What Will Future Ag Health Studies Say?

What Will Future Ag Health Studies Say?

For nearly three decades, the Agricultural Health Study (AHS) has publicized new results about the effects of pesticides on applicators and their families.

It’s a sure bet that in 20 or 30 years, more chemicals will be found to negatively affect human health.

Don’t wait for a study to tell you to work more safely around chemicals. Adjust your thinking now: Be proactive and protect yourself with proper personal protective equipment (PPE). Regardless of whether the label calls for it. Regardless of whose study is cited.

A key AHS safety principle bears repeating: Wear PPE to protect skin, lungs, and eyes from pesticide exposure.

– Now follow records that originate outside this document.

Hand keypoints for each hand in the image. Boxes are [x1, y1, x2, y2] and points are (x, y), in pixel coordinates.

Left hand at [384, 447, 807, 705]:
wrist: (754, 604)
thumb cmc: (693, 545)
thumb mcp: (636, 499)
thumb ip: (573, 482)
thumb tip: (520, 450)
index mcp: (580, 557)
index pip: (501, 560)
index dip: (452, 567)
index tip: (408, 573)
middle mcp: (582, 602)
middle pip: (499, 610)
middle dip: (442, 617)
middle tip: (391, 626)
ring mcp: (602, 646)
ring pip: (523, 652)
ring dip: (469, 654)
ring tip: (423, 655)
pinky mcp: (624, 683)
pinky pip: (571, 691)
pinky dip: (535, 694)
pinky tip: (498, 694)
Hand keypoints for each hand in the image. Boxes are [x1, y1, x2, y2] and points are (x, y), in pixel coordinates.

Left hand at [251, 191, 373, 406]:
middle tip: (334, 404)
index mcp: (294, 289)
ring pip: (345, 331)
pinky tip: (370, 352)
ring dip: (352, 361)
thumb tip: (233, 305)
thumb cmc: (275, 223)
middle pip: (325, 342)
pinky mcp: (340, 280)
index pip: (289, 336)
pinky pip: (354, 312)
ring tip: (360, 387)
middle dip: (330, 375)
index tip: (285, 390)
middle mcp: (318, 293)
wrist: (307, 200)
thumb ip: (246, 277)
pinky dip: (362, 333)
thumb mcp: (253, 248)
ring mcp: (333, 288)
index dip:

Illustration of how pesticides enter the body
Figure 1. How pesticides enter the body.

Pesticides can enter the body in three ways (Figure 1):

  1. orally, through the mouth;
  2. by inhaling, through the lungs; and
  3. dermally, through the skin or eyes. This is the most common way applicators come into contact with pesticides.

The pesticide label notes what PPE needs to be worn to be safe. At a minimum, though, PPE is a long-sleeved shirt, long pants, shoes, socks, and gloves. Goggles and respirators for eye and lung protection also may be required by the label. Even if the label doesn’t call for particular PPE, use common sense and protect yourself. Cover your skin. Protect your eyes and lungs.

If the label does call for particular PPE, wear it. The label is the law.